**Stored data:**
★ ★ ★ ★ ★ ★ ★

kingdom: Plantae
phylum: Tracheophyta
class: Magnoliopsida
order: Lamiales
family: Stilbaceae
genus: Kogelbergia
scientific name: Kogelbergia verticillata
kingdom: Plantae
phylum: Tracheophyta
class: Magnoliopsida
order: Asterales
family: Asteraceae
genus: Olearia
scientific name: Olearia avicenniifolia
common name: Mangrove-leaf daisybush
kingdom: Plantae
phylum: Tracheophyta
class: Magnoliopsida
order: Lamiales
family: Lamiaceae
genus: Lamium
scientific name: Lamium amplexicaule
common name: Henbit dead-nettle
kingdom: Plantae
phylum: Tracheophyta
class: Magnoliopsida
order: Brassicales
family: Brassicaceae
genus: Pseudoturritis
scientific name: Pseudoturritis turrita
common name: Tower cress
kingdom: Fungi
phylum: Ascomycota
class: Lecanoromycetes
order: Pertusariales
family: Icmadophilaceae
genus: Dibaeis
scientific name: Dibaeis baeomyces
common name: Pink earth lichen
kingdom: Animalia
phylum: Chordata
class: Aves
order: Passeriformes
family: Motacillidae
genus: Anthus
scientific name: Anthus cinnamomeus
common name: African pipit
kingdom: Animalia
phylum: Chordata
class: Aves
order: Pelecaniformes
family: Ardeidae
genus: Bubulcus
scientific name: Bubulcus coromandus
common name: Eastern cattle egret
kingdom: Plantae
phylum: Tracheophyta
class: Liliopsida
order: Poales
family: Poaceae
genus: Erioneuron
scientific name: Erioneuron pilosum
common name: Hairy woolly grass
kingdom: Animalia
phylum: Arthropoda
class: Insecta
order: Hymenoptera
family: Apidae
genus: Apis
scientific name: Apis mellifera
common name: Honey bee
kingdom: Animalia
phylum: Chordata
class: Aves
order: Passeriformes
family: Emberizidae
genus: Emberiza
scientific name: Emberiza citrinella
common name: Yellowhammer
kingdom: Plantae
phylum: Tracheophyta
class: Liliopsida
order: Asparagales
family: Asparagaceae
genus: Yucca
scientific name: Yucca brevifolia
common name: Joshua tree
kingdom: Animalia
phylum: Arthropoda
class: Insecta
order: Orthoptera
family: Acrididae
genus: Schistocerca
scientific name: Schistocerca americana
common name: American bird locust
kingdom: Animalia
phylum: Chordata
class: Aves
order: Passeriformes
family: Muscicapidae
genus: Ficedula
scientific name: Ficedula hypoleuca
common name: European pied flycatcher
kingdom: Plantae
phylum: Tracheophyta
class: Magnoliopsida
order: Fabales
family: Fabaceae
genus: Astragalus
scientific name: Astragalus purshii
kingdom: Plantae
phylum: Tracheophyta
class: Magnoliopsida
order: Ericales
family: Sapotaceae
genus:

★ ★ ★ ★ ★ ★ ★

Reproduce every line of the listing above verbatim, from the first line through the last.

**The reply:**
kingdom: Plantae
phylum: Tracheophyta
class: Magnoliopsida
order: Lamiales
family: Stilbaceae
genus: Kogelbergia
scientific name: Kogelbergia verticillata
kingdom: Plantae
phylum: Tracheophyta
class: Magnoliopsida
order: Asterales
family: Asteraceae
genus: Olearia
scientific name: Olearia avicenniifolia
common name: Mangrove-leaf daisybush
kingdom: Plantae
phylum: Tracheophyta
class: Magnoliopsida
order: Lamiales
family: Lamiaceae
genus: Lamium
scientific name: Lamium amplexicaule
common name: Henbit dead-nettle
kingdom: Plantae
phylum: Tracheophyta
class: Magnoliopsida
order: Brassicales
family: Brassicaceae
genus: Pseudoturritis
scientific name: Pseudoturritis turrita
common name: Tower cress
kingdom: Fungi
phylum: Ascomycota
class: Lecanoromycetes
order: Pertusariales
family: Icmadophilaceae
genus: Dibaeis
scientific name: Dibaeis baeomyces
common name: Pink earth lichen
kingdom: Animalia
phylum: Chordata
class: Aves
order: Passeriformes
family: Motacillidae
genus: Anthus
scientific name: Anthus cinnamomeus
common name: African pipit
kingdom: Animalia
phylum: Chordata
class: Aves
order: Pelecaniformes
family: Ardeidae
genus: Bubulcus
scientific name: Bubulcus coromandus
common name: Eastern cattle egret
kingdom: Plantae
phylum: Tracheophyta
class: Liliopsida
order: Poales
family: Poaceae
genus: Erioneuron
scientific name: Erioneuron pilosum
common name: Hairy woolly grass
kingdom: Animalia
phylum: Arthropoda
class: Insecta
order: Hymenoptera
family: Apidae
genus: Apis
scientific name: Apis mellifera
common name: Honey bee
kingdom: Animalia
phylum: Chordata
class: Aves
order: Passeriformes
family: Emberizidae
genus: Emberiza
scientific name: Emberiza citrinella
common name: Yellowhammer
kingdom: Plantae
phylum: Tracheophyta
class: Liliopsida
order: Asparagales
family: Asparagaceae
genus: Yucca
scientific name: Yucca brevifolia
common name: Joshua tree
kingdom: Animalia
phylum: Arthropoda
class: Insecta
order: Orthoptera
family: Acrididae
genus: Schistocerca
scientific name: Schistocerca americana
common name: American bird locust
kingdom: Animalia
phylum: Chordata
class: Aves
order: Passeriformes
family: Muscicapidae
genus: Ficedula
scientific name: Ficedula hypoleuca
common name: European pied flycatcher
kingdom: Plantae
phylum: Tracheophyta
class: Magnoliopsida
order: Fabales
family: Fabaceae
genus: Astragalus
scientific name: Astragalus purshii
kingdom: Plantae
phylum: Tracheophyta
class: Magnoliopsida
order: Ericales
family: Sapotaceae
genus:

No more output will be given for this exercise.